SAN ANTONIO -- A team from San Antonio is gearing up to head to North Dakota in solidarity with the Native American tribe who is trying to put a stop to a major pipeline project. The local team is hoping to provide key medical care and water to the Native Americans.
For close to two weeks the tribe has been protesting the project that will be built under the Missouri River, saying it will harm the water supply. Herbal Medics and The Human Path of San Antonio plan to take about ten people to the state to help the Sioux.
"This is a theme of energy non-sustainable energy that takes apart an economy, and takes a part of the community for the short term, but destroys it for the long term," said Sam Coffman who is the co-founder of Herbal Medics and The Human Path, and is spearheading the trip up north. "To help provide some medical care and water and the ability for them to be able to continue to stay and work with the protest they are working on right now."

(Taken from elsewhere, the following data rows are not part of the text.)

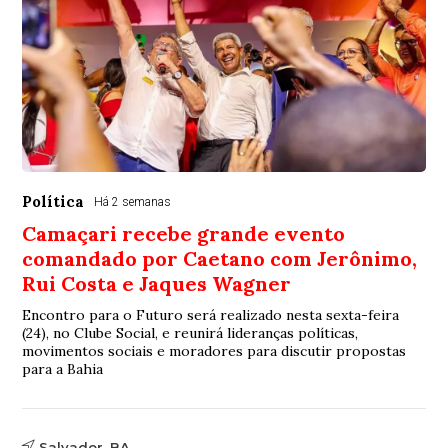
Política
Há 2 semanas
Camaçari recebe grande evento
comandado por Caetano com Jerônimo,
Rui Costa e Jaques Wagner
Encontro para o Futuro será realizado nesta sexta-feira
(24), no Clube Social, e reunirá lideranças políticas,
movimentos sociais e moradores para discutir propostas
para a Bahia
Salvador, BA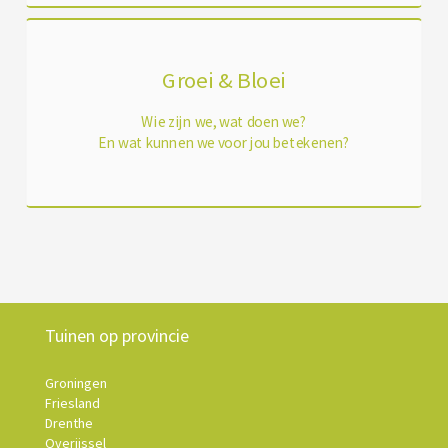
Groei & Bloei
Wie zijn we, wat doen we?
En wat kunnen we voor jou betekenen?
Tuinen op provincie
Groningen
Friesland
Drenthe
Overijssel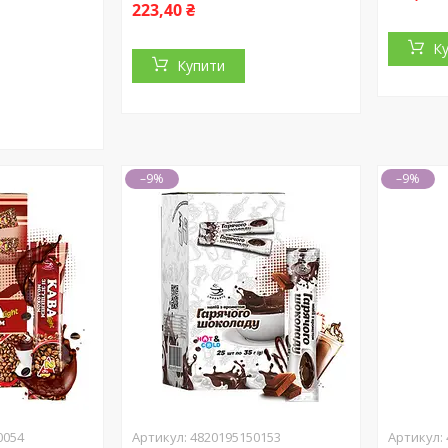
223,40 ₴
К
Купити
–9%
–9%
0054
4820195150153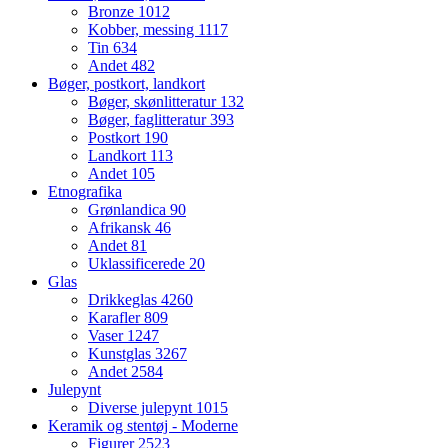
Bronze
1012
Kobber, messing
1117
Tin
634
Andet
482
Bøger, postkort, landkort
Bøger, skønlitteratur
132
Bøger, faglitteratur
393
Postkort
190
Landkort
113
Andet
105
Etnografika
Grønlandica
90
Afrikansk
46
Andet
81
Uklassificerede
20
Glas
Drikkeglas
4260
Karafler
809
Vaser
1247
Kunstglas
3267
Andet
2584
Julepynt
Diverse julepynt
1015
Keramik og stentøj - Moderne
Figurer
2523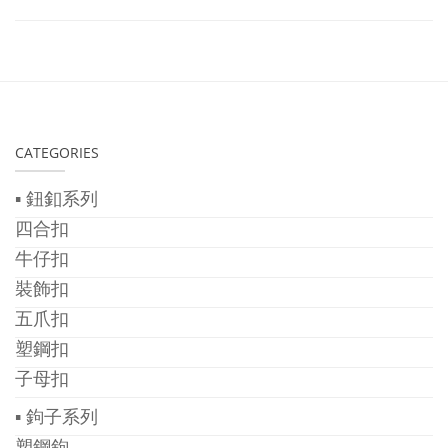
CATEGORIES
▪ 鈕釦系列
四合扣
牛仔扣
裝飾扣
五爪扣
塑鋼扣
子母扣
▪ 鉤子系列
塑鋼鉤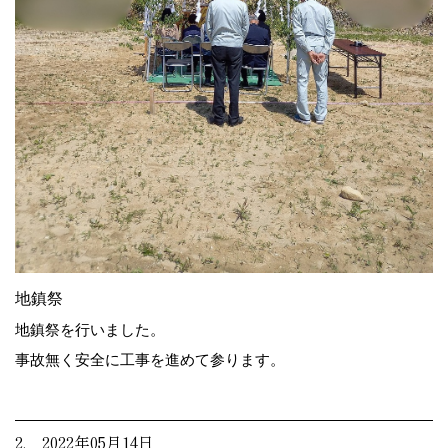
地鎮祭
地鎮祭を行いました。
事故無く安全に工事を進めて参ります。
2. 2022年05月14日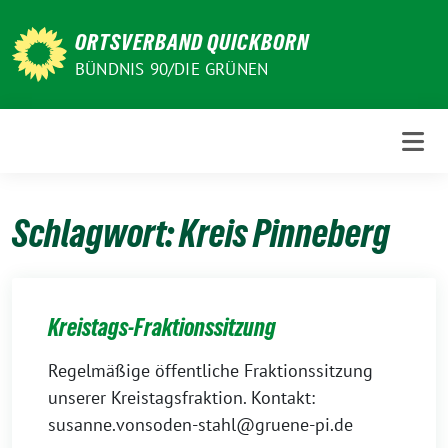
Weiter
zum
ORTSVERBAND QUICKBORN
Inhalt
BÜNDNIS 90/DIE GRÜNEN
Schlagwort:
Kreis Pinneberg
Kreistags-Fraktionssitzung
Regelmäßige öffentliche Fraktionssitzung
unserer Kreistagsfraktion. Kontakt:
susanne.vonsoden-stahl@gruene-pi.de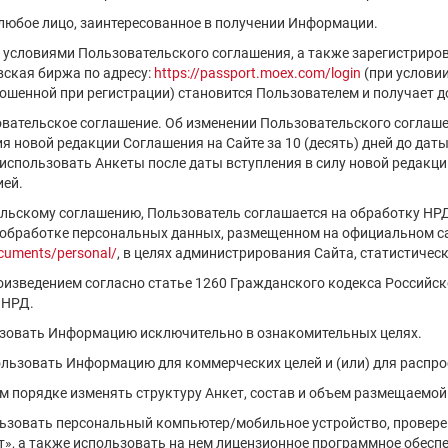
 любое лицо, заинтересованное в получении Информации.
с условиями Пользовательского соглашения, а также зарегистриро
ская биржа по адресу:
https://passport.moex.com/login
(при услови
шенной при регистрации) становится Пользователем и получает д
овательское соглашение. Об изменении Пользовательского соглаш
 новой редакции Соглашения на Сайте за 10 (десять) дней до даты 
спользовать Анкеты после даты вступления в силу новой редакци
ией.
ельскому соглашению, Пользователь соглашается на обработку НР
 обработке персональных данных, размещенном на официальном са
cuments/personal/
, в целях администрирования Сайта, статистическ
роизведением согласно статье 1260 Гражданского кодекса Российс
 НРД.
ьзовать Информацию исключительно в ознакомительных целях.
пользовать Информацию для коммерческих целей и (или) для распр
ем порядке изменять структуру Анкет, состав и объем размещаемо
льзовать персональный компьютер/мобильное устройство, проверен
», а также использовать на нем лицензионное программное обесп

The protest of a four-state, $3.8 billion oil pipeline, turned violent when the tribe accused construction crews of destroying American Indian burial sites on private land in southern North Dakota. At one point work was stopped, but when protesters got word that work had resumed they rushed the construction workers. In the process, a few protesters ended up being sprayed with mace.

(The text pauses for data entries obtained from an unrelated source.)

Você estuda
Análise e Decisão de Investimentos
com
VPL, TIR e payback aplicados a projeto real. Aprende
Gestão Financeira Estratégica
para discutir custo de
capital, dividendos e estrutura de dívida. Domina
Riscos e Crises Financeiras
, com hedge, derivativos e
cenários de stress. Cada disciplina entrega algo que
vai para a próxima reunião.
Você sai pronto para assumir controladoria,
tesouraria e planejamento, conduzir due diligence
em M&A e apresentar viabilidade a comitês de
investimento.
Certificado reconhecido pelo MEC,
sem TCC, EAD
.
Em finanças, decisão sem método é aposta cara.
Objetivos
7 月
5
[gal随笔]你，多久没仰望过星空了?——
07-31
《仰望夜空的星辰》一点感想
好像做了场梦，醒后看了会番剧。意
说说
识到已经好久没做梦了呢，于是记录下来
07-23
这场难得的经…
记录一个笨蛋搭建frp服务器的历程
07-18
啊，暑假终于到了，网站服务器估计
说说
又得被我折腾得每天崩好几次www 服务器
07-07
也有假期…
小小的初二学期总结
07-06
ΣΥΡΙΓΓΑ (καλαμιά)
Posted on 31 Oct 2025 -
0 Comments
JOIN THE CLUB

Others attached themselves to an excavator using PVC pipe, chicken wire, chains, duck tape, and grease.
Coffman wants to help too, but in a non-aggressive way, by teaching about sustainability.

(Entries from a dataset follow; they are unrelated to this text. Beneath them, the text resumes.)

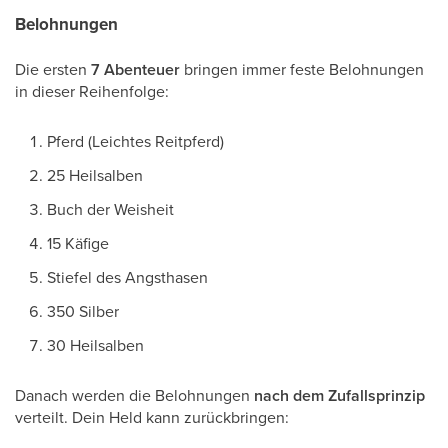
Belohnungen
Die ersten
7 Abenteuer
bringen immer feste Belohnungen
in dieser Reihenfolge:
Pferd (Leichtes Reitpferd)
25 Heilsalben
Buch der Weisheit
15 Käfige
Stiefel des Angsthasen
350 Silber
30 Heilsalben
Danach werden die Belohnungen
nach dem Zufallsprinzip
verteilt. Dein Held kann zurückbringen: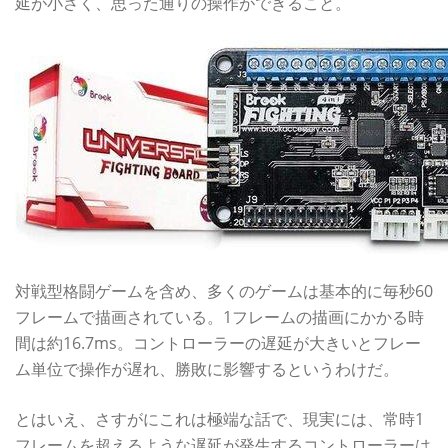
延が小さく、思った通りの操作ができること。
対戦型格闘ゲームを含め、多くのゲームは基本的に毎秒60
フレームで描画されている。1フレームの描画にかかる時
間は約16.7ms。コントローラーの遅延が大きいとフレー
ム単位で操作が遅れ、勝敗に影響するというわけだ。
とはいえ、さすがにこれは極端な話で、現実には、常時1
フレームを超えるような遅延が発生するコントローラーは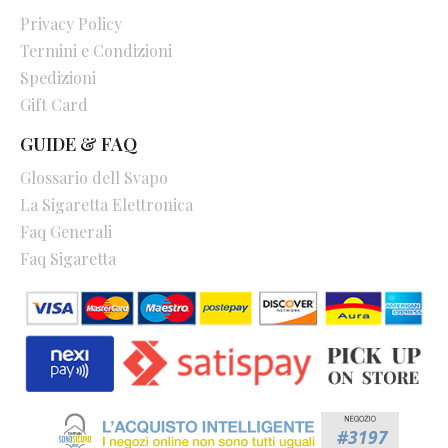
Privacy Policy
Termini e Condizioni
Spedizioni
Gift Card
GUIDE & FAQ
Glossario dell Svapo
La Sigaretta Elettronica
Faq Generali
Faq Sigaretta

"Whether it's a small neighborhood or small community because we feel that is much more of a likely way to create self-sustainability for even a huge urban area if every neighborhood has some self-sustainability involved," Coffman said. "The long-term answer is how do we work with long-term alternatives and sustainable fuel sources and energy sources."
A hearing about the pipeline is scheduled for Tuesday afternoon in Washington D.C.